なお、室内熱交換器34で熱交換された空気は、床下空間25を通流する間に床板4を冷却又は加熱するので、居室10a内は、通流空気によって冷房又は暖房されるだけでなく、床板4からの冷放射又は温放射によっても冷房又は暖房される。
次に、空隙45を通流する空気の風速を変化させ、一方で空隙45における通流空気の温度と居室内の例えば高さ約50cmから2mの範囲内の代表的な場所での温度の差を変化させて居室内の快適性試験をおこなった結果を図3に示す。図3に示すように、風速が0.1〜1.0m/sで、かつ、温度差が0〜15℃の時(図3において、結果が概ね二重丸となる範囲)に、温度分布差が小さく、温度ムラが抑制されるので居室内は快適であるといえる。
ここで、居室内の代表的な温度は、例えばコントロールスイッチ26に設けた温度検出器で検出された温度としてもよいし、コントロールスイッチ26とは別の場所に設けた温度検出器を用いてもよい。

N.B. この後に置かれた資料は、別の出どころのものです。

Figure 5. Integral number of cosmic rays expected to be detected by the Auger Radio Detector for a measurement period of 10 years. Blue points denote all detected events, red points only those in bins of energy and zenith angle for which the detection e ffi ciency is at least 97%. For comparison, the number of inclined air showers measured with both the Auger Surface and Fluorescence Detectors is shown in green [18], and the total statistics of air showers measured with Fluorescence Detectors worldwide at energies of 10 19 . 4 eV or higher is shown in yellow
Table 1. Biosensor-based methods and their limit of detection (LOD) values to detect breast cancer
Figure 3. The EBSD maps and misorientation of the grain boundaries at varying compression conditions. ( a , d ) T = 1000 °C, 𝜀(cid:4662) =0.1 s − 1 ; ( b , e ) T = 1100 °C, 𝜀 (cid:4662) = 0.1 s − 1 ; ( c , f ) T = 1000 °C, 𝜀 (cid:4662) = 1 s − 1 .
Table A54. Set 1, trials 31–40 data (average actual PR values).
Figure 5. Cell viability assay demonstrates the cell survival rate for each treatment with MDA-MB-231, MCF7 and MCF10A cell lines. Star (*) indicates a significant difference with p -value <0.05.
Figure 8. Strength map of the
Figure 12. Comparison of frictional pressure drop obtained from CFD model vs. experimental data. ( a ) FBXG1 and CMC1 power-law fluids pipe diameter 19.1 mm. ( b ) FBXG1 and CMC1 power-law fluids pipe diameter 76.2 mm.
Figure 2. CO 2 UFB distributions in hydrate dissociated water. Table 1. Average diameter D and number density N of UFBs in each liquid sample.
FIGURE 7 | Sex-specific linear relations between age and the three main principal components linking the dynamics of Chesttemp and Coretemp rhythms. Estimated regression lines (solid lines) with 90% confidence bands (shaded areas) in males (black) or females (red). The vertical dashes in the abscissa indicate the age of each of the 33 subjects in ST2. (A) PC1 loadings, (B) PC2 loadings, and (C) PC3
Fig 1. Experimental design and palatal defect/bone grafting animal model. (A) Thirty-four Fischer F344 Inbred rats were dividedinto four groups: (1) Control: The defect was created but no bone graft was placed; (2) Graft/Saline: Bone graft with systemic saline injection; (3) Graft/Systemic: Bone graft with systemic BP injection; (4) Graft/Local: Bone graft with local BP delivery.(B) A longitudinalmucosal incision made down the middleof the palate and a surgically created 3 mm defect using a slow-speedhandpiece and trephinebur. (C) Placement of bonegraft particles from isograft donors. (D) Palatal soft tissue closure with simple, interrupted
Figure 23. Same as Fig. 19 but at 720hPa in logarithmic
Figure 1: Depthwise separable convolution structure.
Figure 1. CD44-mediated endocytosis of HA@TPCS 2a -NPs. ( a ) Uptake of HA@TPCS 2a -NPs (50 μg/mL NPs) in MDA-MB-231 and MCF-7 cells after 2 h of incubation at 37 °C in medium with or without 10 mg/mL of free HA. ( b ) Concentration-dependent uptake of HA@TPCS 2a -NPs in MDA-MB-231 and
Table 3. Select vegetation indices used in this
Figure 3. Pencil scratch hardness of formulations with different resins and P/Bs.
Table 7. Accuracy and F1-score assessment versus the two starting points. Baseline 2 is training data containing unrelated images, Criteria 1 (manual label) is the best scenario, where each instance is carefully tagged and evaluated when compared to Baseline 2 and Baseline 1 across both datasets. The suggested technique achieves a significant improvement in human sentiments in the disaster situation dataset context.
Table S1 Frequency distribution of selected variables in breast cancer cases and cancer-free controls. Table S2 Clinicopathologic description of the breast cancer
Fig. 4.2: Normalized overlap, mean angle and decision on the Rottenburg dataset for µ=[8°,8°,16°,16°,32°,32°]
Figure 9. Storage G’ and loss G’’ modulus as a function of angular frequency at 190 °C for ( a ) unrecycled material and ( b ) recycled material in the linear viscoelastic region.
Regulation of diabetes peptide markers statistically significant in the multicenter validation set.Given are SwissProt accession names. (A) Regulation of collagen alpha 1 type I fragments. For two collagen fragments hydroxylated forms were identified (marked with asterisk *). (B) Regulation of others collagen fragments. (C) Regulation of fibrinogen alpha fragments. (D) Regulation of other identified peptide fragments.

また、図3における温度分布差とは、居室10内の高さ約50cm〜2mの範囲内における複数計測点での最高温度と最低温度との差を表している。
このような結果に基づいて、空気調和システムを導入する際に、室内送風ファン36の回転数は空隙45から居室10内へ通流する空気の流速が、0.1〜1.0m/sになるように設定される。なお、床板4の膨張や収縮などに伴う空隙45の空気通流面積の変化に応じて、コントロールスイッチ26で室内送風ファン36の回転数を制御することも可能である。
また、通常運転時に、空隙45における通流空気の温度と、居室10内の代表的な場所における温度との差が0〜15℃の範囲になるように、圧縮機40の回転数及び室内膨張弁35の弁開度の少なくとも一方が制御される。
このように空隙45における風速を0.1〜1.0m/sと微風に設定することにより、床下空間25から空隙45を介して居室10内に通流した空気の一部は、図2の点線矢印で示すように居室10内を水平方向に流れる気流となり、居室10内には水平方向の層流が形成される。一方で、還気吸い込み口47が内壁6の上部に形成されており、また、対流なども発生するため、居室10内の空気は実線矢印のように序々に天井3の方向へ上昇していく。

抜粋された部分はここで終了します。